Robinhood got in trouble for false advertising about PFOF not because they engaged in it, because again, PFOF is not front running and not illegal.


PFOF isn't (typically) illegal, a better word might be "controversial". There's nothing free in this life: the zero commission brokers are making it up somehow.

While the studies on how PFOF effects execution quality are varied, this summary [1] from Wharton seems fairly balanced. It's not as simple as citing NBBO and moving on.

Personally I'm suspicious of the practice mostly because of the pretty clear conflicts of interest that it creates. Again, this is controversial, but the people arguing it's ok are for the most part making money from it.

[1] https://wifpr.wharton.upenn.edu/uncategorized/research-spotl...


The zero commission brokers typically make most of their revenue on net interest margin.
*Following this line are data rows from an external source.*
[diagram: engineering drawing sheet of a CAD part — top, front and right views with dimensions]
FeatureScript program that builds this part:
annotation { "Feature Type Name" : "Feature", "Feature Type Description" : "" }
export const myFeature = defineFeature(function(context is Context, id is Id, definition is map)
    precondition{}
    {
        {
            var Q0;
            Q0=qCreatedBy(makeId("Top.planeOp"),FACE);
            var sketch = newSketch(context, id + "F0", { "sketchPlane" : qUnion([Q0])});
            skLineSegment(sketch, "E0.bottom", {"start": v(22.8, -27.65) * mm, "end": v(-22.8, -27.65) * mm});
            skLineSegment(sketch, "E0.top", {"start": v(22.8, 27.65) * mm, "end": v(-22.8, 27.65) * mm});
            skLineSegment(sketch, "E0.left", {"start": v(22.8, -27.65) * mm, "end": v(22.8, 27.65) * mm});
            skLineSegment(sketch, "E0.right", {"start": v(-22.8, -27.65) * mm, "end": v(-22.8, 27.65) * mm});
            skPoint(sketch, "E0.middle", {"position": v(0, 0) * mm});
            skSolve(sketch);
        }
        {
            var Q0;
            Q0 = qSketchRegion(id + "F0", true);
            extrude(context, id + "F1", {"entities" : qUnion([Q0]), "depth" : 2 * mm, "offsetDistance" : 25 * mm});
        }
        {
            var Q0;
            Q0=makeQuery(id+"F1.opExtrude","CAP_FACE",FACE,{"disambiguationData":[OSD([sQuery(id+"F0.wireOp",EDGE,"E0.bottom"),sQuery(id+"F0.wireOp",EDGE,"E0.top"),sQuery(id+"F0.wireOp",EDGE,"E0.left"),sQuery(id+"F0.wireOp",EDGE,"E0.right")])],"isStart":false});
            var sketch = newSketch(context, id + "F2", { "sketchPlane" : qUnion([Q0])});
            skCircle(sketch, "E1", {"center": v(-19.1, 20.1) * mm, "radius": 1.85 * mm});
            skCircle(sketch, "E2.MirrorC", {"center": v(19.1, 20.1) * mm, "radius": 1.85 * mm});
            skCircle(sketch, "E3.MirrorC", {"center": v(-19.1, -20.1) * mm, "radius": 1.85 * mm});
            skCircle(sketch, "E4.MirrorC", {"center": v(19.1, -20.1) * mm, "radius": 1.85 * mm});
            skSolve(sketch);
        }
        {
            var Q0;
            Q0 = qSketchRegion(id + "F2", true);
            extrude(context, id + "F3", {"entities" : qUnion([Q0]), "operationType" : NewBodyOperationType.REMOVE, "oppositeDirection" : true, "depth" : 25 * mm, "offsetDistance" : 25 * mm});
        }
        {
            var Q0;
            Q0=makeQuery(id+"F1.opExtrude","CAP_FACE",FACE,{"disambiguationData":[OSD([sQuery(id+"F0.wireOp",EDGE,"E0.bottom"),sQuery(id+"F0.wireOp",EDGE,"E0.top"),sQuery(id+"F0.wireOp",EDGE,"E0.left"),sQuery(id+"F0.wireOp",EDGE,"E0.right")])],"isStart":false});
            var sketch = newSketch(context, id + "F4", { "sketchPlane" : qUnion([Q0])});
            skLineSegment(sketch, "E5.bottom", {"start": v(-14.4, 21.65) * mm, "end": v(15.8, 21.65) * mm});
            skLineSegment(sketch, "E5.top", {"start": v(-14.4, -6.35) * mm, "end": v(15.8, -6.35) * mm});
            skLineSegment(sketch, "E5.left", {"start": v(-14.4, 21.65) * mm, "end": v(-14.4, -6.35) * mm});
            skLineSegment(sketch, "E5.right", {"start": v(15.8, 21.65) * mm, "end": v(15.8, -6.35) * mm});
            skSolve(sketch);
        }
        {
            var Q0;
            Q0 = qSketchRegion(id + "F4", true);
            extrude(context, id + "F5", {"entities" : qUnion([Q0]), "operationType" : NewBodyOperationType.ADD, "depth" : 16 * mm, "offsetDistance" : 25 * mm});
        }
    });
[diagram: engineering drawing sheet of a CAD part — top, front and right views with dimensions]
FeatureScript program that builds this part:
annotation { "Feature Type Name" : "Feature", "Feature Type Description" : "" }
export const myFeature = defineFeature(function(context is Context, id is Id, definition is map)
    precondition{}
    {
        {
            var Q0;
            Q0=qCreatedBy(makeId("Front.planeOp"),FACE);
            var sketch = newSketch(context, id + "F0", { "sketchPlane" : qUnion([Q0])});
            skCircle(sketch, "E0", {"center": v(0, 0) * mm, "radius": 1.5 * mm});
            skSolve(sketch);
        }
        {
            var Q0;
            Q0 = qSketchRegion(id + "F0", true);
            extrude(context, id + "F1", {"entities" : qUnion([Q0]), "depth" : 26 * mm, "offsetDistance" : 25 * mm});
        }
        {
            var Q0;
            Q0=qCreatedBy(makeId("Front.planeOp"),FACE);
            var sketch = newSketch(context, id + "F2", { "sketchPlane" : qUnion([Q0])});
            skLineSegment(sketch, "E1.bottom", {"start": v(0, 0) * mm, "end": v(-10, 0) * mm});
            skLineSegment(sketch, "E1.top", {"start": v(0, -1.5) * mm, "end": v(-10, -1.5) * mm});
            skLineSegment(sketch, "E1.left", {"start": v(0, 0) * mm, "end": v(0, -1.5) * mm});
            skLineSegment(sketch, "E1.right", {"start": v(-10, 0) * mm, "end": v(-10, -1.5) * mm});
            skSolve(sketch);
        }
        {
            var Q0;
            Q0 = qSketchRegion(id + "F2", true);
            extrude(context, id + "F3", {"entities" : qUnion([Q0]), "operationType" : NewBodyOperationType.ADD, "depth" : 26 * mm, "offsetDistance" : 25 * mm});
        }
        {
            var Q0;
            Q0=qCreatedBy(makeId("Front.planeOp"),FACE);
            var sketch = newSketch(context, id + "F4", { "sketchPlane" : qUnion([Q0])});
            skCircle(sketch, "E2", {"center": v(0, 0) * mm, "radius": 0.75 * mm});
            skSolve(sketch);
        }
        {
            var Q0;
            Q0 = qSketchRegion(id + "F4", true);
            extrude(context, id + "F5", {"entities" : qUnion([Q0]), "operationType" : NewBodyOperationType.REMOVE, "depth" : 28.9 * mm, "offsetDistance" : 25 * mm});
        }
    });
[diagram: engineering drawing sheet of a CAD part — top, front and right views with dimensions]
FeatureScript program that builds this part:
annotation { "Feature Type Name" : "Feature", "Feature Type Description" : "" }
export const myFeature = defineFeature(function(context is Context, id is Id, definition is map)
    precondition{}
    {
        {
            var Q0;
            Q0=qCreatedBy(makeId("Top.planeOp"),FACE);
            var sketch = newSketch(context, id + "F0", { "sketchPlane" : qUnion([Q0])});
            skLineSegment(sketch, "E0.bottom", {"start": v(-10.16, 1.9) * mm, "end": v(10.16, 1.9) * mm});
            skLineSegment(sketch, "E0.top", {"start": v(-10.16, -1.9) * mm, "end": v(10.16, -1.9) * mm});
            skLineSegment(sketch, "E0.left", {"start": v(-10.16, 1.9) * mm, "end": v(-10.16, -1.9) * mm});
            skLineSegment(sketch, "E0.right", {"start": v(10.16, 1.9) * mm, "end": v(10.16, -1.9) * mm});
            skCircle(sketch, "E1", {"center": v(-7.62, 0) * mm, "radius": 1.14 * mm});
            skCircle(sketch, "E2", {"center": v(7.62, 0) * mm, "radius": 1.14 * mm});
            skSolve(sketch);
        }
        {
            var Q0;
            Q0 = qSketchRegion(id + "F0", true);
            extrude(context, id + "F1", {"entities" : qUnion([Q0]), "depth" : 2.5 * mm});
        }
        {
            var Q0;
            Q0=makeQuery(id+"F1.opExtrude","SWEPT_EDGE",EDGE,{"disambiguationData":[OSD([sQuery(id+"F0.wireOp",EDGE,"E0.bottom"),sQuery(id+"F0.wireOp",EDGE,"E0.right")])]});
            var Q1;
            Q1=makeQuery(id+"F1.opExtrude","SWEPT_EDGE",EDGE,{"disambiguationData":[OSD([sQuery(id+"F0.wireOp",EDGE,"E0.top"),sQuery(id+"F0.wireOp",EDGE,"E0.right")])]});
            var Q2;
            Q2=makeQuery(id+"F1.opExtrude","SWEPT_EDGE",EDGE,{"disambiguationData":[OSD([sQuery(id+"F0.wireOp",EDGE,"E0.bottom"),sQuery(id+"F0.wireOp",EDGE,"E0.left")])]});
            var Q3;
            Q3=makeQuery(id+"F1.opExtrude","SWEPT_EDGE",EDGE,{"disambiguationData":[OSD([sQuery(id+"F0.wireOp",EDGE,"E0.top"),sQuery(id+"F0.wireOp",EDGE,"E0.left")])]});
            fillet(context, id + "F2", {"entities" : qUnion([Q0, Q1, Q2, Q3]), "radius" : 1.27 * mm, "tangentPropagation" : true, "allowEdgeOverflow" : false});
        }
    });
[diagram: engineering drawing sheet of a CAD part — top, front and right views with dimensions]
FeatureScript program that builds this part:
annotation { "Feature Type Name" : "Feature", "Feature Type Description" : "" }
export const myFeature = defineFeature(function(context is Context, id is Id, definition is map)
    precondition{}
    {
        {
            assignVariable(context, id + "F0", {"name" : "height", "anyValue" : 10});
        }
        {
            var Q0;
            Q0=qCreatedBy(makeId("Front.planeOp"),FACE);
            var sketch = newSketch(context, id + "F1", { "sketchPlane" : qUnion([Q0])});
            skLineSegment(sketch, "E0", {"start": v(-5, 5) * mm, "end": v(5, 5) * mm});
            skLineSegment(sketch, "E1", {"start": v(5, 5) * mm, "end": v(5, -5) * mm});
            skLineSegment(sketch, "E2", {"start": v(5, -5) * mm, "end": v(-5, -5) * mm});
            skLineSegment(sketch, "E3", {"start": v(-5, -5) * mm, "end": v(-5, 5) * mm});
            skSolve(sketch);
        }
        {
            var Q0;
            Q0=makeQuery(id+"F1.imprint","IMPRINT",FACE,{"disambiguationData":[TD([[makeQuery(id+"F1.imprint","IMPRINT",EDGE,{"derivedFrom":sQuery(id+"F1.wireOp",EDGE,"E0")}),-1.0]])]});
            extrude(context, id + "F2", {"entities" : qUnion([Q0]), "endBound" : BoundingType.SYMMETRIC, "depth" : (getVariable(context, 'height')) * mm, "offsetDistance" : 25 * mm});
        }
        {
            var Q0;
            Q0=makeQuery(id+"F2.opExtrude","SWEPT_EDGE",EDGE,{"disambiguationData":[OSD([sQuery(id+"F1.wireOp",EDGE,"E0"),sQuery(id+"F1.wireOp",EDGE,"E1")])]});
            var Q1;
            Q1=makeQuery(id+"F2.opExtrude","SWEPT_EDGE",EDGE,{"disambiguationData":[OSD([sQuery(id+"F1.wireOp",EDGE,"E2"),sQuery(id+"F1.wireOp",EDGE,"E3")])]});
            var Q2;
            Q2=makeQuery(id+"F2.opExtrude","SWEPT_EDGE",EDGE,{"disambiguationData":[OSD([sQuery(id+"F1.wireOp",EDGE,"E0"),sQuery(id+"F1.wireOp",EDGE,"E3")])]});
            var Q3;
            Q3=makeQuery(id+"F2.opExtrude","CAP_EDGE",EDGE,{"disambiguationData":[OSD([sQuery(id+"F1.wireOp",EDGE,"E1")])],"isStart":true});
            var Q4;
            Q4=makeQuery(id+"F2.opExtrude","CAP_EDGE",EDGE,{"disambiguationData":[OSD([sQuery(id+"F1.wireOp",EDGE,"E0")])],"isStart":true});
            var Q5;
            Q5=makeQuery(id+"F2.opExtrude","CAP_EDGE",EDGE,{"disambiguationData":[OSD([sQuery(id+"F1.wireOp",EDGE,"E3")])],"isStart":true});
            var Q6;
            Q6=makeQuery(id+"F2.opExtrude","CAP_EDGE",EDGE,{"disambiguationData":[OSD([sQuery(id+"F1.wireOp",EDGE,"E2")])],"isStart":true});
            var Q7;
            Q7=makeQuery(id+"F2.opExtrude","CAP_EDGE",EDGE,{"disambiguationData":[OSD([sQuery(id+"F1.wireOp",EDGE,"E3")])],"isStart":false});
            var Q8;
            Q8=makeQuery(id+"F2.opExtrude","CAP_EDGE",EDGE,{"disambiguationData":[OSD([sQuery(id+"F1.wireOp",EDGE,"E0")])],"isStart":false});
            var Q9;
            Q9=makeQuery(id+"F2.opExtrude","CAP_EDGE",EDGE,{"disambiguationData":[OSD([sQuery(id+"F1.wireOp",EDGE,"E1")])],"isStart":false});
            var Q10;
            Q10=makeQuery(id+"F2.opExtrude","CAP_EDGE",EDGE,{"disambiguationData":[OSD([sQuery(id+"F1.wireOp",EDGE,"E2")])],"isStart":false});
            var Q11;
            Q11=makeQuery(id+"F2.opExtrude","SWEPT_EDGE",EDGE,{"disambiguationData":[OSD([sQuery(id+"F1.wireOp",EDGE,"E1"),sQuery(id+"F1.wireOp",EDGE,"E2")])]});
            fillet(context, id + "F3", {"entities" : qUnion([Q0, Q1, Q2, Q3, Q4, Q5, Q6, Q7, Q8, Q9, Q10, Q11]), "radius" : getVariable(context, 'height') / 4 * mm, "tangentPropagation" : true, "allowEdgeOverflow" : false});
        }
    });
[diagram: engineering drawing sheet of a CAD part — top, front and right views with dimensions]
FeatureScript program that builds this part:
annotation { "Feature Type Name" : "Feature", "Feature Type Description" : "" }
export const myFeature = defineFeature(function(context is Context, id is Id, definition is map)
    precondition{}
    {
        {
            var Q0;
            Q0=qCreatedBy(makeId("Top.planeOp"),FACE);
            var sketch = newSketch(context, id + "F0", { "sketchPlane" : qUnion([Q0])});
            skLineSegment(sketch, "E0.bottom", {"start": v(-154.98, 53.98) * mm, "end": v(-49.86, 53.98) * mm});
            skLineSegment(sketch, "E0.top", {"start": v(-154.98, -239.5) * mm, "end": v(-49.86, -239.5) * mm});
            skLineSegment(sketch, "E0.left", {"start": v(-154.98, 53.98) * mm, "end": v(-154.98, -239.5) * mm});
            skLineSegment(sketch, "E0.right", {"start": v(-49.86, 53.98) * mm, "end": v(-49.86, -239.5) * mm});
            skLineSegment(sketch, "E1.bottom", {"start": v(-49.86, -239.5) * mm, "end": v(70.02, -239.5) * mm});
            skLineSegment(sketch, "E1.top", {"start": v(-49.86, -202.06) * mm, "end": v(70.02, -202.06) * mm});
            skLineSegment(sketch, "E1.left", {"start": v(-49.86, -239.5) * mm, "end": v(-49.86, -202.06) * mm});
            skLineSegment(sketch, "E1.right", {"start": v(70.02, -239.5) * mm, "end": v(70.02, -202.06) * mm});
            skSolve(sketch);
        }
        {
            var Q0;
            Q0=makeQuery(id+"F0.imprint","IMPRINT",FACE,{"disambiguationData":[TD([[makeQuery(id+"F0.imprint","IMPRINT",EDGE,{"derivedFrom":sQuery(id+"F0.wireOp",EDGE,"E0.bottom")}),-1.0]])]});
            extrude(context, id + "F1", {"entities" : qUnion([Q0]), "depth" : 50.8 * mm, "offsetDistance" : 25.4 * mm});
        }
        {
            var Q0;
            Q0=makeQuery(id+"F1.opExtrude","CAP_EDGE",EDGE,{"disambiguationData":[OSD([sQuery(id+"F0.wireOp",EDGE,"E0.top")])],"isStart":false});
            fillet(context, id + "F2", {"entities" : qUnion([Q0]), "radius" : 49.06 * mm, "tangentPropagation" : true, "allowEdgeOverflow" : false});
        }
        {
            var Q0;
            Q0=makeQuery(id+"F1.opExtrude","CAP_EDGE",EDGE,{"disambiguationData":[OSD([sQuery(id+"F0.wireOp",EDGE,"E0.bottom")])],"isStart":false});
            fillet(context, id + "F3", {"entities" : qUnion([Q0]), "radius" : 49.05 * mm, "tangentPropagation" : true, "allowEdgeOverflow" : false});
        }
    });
PFOF is a smaller portion.


securities lending doesn’t hurt if your clientele likes heavy short-interest-worthy meme stocks


Yeah I'm mostly talking about traditional discount brokerages (Fidelity, Schwab), not Robinhood.


Robinhood makes the majority of their revenue on options and crypto. Vanilla equities is becoming less important.


PFOF is not front running. Market making is not front running. Full stop. This fact is only controversial if you fundamentally misunderstand what market makers do.